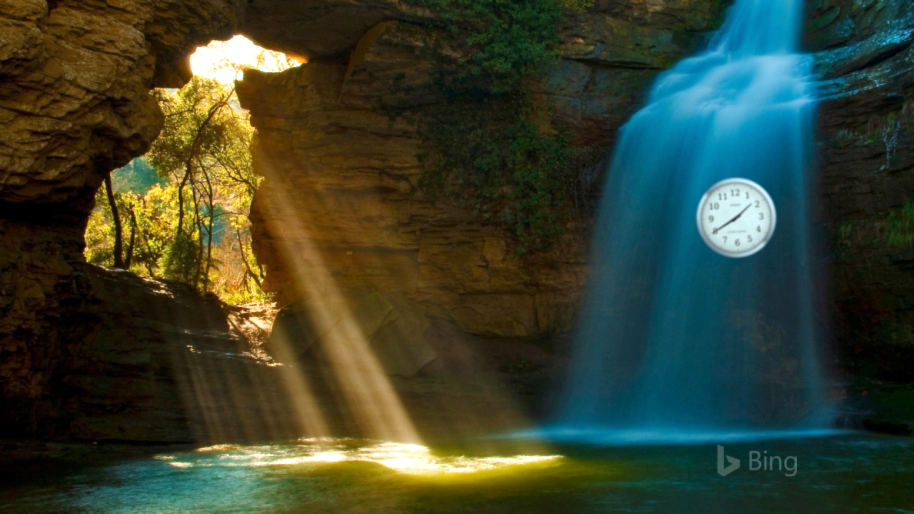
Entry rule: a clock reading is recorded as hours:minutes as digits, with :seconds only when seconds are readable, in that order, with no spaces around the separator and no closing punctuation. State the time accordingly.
1:40
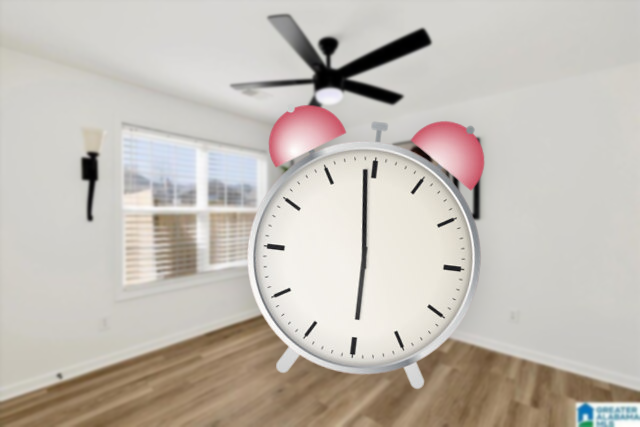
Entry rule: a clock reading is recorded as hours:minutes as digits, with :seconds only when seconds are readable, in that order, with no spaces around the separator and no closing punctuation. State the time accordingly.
5:59
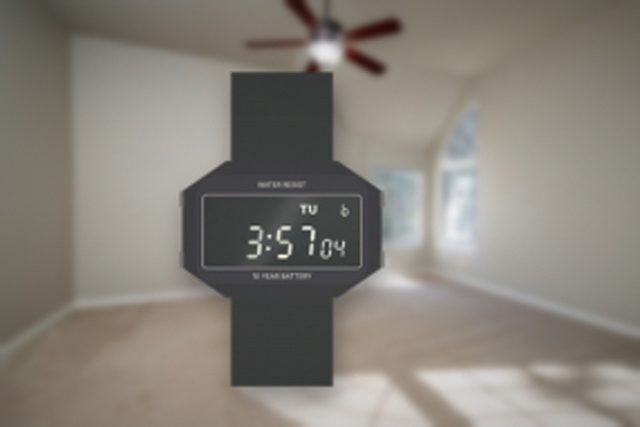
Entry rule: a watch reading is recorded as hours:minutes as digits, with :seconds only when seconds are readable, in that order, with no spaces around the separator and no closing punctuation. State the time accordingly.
3:57:04
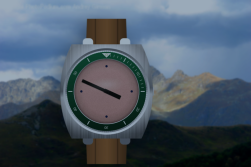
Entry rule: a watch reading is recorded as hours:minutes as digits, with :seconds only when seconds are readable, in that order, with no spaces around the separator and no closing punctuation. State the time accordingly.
3:49
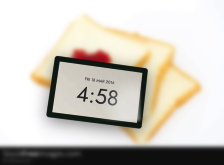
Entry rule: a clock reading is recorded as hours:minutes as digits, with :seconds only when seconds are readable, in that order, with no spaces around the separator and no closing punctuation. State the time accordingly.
4:58
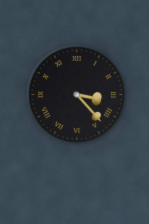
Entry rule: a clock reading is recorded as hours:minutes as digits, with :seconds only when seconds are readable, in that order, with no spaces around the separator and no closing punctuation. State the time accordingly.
3:23
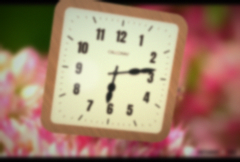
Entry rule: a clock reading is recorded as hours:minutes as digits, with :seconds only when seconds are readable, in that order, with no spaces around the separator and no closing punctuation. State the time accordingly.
6:13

The task: Render every line of the rows above as a JSON list of strings, one string per line, with blank lines dropped and the pictures left out.

Answer to the problem:
[
  "Entry rule: a clock reading is recorded as hours:minutes as digits, with :seconds only when seconds are readable, in that order, with no spaces around the separator and no closing punctuation. State the time accordingly.",
  "1:40",
  "Entry rule: a clock reading is recorded as hours:minutes as digits, with :seconds only when seconds are readable, in that order, with no spaces around the separator and no closing punctuation. State the time accordingly.",
  "5:59",
  "Entry rule: a watch reading is recorded as hours:minutes as digits, with :seconds only when seconds are readable, in that order, with no spaces around the separator and no closing punctuation. State the time accordingly.",
  "3:57:04",
  "Entry rule: a watch reading is recorded as hours:minutes as digits, with :seconds only when seconds are readable, in that order, with no spaces around the separator and no closing punctuation. State the time accordingly.",
  "3:49",
  "Entry rule: a clock reading is recorded as hours:minutes as digits, with :seconds only when seconds are readable, in that order, with no spaces around the separator and no closing punctuation. State the time accordingly.",
  "4:58",
  "Entry rule: a clock reading is recorded as hours:minutes as digits, with :seconds only when seconds are readable, in that order, with no spaces around the separator and no closing punctuation. State the time accordingly.",
  "3:23",
  "Entry rule: a clock reading is recorded as hours:minutes as digits, with :seconds only when seconds are readable, in that order, with no spaces around the separator and no closing punctuation. State the time accordingly.",
  "6:13"
]